Peter Wilson - Deputy Director for The Office for Security and Counter Terrorism and Head of Unit for RICU (Research Information and Communications Unit) in the Home Office

Cyber crime has featured heavily in the news recently, dramatically highlighting the threat it poses to all of us.

And what has been highlighted is the importance of simple behaviours, such as always installing the latest software updates, to staying secure online. Small holes in your online security, such as outdated software, can lead to much wider repercussions across a supply chain. 

There is a worrying skills gap when it comes to cyber security, with only a fifth of technology chiefs saying they felt well equipped to deal with cyber crime according to a report by BT and KPMG.

If firms with technology chiefs feel daunted and ill-equipped to deal with cyber crime, the scale of the challenge is put in even sharper relevance for smaller firms where that infrastructure so often doesn’t exist. Furthermore, some small businesses are worryingly dismissive of the chances of it happening to them, with a recent survey from Juniper research revealing 27% of UK SMEs believe they are secure because they are ‘too small’ to be of interest to cyber criminals.  

Of those who do recognise the threat, many are still complacent – thinking they’ll deal with it if and when it happens. This is counter intuitive. Picture your business falling victim to a cyber attack. Imagine having to phone your customers and tell them you had lost their personal data, with hours lost trying to get your computers and phones back online, and finally the damage to your businesses’ reputation. With research from Symantec showing that 43% of cyber attacks target small businesses no one can afford to ignore their online security.

Being on the front foot 

Small businesses must be on the front foot to tackle cyber crime but so often it can seem hard to know where to start. 95 per cent of business leaders consider cyber security to be important to their business, and yet only 55 per cent have a formal cyber security strategy, found a recent report by Barclays and The Institute of Directors.

So businesses are being urged to recognise cyber security as business critical and take steps to protect themselves – and consumers expect this too, with 58% saying they would be deterred from using a business hit by a cyber attack, according to research by KPMG and Cyber Aware.

The good news is there are a few, relatively simple and quick steps that will afford significant protection.

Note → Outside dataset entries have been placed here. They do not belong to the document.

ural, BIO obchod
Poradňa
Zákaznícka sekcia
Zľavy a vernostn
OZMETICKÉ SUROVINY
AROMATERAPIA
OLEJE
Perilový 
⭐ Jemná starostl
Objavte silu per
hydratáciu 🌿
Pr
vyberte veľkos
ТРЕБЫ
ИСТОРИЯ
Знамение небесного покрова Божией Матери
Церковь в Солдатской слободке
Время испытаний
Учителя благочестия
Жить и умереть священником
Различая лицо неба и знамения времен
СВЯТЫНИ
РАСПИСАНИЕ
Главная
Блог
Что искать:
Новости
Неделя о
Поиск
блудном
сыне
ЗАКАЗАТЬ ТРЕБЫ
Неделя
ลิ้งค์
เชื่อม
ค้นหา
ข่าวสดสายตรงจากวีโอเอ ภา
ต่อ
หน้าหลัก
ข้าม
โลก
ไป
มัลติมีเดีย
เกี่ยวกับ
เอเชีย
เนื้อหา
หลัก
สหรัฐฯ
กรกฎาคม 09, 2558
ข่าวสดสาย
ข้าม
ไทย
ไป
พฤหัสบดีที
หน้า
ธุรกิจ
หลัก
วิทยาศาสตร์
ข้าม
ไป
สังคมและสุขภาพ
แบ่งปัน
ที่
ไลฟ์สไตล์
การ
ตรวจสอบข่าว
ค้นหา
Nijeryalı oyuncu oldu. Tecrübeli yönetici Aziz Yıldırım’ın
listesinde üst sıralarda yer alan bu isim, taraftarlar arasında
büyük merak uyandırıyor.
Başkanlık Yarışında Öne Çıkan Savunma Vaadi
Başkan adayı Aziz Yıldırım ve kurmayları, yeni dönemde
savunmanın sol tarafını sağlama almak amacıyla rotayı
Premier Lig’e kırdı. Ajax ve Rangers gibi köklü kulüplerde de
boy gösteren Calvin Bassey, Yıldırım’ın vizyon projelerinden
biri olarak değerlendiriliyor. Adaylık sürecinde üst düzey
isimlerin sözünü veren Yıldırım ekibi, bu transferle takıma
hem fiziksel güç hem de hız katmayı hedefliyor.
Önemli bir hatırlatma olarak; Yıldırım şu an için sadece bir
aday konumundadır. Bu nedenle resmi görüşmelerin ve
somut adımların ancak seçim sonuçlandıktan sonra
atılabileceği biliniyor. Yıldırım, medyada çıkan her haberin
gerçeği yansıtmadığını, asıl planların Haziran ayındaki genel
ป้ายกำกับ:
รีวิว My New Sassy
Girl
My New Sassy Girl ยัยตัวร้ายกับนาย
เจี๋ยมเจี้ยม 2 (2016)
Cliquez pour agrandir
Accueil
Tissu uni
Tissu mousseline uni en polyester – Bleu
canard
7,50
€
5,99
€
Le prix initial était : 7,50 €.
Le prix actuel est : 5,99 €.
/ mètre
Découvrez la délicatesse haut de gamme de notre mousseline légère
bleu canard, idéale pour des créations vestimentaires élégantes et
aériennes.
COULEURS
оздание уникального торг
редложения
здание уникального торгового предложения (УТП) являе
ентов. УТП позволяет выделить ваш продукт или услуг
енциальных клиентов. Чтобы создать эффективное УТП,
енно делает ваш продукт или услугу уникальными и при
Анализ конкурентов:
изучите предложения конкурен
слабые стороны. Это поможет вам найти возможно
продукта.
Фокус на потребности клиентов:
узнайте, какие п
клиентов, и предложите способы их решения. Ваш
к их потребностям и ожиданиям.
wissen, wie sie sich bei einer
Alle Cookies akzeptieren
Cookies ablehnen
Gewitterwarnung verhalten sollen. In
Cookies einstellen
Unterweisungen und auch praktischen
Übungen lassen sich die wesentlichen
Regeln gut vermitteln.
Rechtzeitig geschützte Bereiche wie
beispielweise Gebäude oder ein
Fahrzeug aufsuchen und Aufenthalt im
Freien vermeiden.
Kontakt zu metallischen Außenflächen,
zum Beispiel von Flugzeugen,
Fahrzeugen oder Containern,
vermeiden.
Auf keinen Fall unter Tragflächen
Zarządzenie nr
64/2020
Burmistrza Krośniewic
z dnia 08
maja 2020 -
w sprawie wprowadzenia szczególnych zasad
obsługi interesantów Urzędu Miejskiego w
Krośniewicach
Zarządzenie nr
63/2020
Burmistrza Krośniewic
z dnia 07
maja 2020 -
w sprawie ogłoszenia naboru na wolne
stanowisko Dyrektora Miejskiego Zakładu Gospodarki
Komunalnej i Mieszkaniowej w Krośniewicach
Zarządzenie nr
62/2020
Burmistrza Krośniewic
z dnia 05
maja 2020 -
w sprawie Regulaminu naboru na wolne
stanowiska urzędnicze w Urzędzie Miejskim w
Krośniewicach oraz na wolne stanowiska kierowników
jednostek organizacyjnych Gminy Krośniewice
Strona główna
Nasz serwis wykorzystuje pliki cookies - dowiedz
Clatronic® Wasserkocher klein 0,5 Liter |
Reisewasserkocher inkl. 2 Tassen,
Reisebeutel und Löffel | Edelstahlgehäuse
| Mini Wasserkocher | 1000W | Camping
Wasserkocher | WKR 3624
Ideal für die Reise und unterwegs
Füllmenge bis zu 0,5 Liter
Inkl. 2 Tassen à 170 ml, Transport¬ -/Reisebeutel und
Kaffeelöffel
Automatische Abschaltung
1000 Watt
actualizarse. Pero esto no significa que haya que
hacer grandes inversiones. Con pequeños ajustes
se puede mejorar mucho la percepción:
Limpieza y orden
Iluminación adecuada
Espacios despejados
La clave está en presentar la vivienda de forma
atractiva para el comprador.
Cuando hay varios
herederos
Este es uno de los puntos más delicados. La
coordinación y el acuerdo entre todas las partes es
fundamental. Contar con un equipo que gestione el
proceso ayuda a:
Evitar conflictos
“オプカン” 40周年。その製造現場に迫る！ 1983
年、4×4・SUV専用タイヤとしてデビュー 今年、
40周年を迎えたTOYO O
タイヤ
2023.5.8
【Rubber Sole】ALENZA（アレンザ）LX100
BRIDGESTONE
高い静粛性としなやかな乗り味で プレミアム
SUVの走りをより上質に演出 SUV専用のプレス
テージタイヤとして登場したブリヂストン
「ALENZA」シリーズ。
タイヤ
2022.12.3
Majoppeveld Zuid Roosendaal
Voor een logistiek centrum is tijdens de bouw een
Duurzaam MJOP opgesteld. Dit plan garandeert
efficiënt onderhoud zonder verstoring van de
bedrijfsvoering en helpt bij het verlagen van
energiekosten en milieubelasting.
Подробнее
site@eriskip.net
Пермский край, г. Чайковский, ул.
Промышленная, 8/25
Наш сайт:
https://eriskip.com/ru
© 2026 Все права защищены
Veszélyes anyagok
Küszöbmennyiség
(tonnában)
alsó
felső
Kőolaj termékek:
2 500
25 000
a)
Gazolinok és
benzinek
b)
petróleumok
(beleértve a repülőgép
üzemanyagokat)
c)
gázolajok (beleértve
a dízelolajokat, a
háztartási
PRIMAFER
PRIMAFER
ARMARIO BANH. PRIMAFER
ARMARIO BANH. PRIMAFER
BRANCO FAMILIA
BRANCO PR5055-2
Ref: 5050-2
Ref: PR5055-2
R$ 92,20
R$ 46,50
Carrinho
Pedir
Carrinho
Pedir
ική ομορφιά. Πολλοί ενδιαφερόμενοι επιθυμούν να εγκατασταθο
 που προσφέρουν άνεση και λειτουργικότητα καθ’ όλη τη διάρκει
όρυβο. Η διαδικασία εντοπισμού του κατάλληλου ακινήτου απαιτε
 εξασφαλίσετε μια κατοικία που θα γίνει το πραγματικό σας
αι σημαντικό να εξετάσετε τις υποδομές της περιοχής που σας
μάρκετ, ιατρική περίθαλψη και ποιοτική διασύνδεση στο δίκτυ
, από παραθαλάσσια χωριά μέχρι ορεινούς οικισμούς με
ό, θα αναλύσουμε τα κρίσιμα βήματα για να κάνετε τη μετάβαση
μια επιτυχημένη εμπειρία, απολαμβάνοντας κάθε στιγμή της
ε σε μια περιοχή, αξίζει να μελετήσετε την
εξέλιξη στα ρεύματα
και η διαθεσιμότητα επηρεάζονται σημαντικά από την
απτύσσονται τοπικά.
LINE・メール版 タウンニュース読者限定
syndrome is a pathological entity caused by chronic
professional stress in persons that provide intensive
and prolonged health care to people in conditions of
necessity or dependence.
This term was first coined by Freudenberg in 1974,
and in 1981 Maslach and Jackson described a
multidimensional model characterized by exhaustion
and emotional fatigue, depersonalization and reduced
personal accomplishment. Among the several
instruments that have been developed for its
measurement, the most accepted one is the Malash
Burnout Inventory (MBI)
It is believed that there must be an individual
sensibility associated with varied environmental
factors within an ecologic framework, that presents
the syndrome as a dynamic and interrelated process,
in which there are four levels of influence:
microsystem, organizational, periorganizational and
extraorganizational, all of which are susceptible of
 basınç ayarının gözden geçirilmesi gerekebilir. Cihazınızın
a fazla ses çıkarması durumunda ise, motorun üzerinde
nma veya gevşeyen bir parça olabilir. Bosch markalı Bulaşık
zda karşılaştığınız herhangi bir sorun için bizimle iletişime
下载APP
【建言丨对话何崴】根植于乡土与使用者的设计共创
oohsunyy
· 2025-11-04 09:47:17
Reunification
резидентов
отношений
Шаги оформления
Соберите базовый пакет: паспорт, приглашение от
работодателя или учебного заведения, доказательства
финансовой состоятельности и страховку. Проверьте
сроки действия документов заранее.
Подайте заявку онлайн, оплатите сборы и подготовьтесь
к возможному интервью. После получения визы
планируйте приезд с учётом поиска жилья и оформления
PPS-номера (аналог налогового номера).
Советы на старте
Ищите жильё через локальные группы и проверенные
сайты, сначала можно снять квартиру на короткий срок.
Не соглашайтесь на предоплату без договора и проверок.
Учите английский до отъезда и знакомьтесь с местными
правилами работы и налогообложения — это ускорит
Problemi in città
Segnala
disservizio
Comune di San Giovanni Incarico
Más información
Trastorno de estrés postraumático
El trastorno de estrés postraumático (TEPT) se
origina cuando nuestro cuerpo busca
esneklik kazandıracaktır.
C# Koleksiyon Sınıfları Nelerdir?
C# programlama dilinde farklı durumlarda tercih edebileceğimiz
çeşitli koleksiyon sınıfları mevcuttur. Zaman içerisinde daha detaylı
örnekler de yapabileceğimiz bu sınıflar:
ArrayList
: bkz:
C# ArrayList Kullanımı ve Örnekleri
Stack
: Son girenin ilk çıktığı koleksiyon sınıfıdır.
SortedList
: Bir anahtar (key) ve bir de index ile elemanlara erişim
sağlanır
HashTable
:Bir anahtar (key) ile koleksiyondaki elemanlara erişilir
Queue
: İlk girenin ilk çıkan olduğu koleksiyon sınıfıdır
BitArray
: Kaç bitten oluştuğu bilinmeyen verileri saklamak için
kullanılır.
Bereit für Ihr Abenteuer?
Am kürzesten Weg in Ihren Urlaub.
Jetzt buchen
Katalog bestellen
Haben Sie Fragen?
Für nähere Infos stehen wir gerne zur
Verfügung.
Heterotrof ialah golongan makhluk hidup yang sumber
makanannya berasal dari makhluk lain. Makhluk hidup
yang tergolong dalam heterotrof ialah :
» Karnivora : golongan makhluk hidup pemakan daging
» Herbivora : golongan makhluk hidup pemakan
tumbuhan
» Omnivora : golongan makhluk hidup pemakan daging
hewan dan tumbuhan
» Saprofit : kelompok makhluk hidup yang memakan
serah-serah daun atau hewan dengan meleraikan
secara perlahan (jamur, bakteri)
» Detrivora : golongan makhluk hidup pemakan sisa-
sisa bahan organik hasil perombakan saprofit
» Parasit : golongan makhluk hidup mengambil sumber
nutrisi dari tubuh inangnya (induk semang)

• Install the latest software and app updates - They contain vital security upgrades which help protect your devices from viruses and hackers.
• Use a strong, separate password for your email account - Hackers can use your email to take control of many of your personal and business accounts. Use three random words or numbers to create a strong password
• Secure your tablet or smartphone with a screen lock - this provides an extra layer of security to your device
• Always back-up your most important data 
• Seek accreditation through the Government-endorsed ‘Cyber Essentials’ scheme – this is a Government-backed and industry-supported ‘standard’, which protects your business against the most common online threats.

A failure to take cyber security seriously is not unique to business. Recent Cyber Aware research found Britons are not taking their online security as seriously as their offline security.

For example, 82% of households have double locks or deadlocks on their doors and 89% have window locks, but when it comes to online security, only 52% regularly download the latest software or app updates as soon as they are available.

This only serves to emphasise the twofold risk for small businesses, where people’s personal devices often play a key role in their working life.  

As a result of the risk posed through personal devices, new enhanced approaches to cyber security, such as two step authentication are moving further up the agenda across industry. Two step authentication asks you to complete a second step after entering your password, such as providing your fingerprint or entering a unique code which has been sent to your phone, giving your most important accounts an extra layer of security.  

Engaging with these measures – and following the latest advice is critical. Not only do you have to be robust in your business processes but in how your small team manage their own cyber security.  It’s an investment worth making - for minimal time and effort now, you could save your business’ reputation – and bottom line later.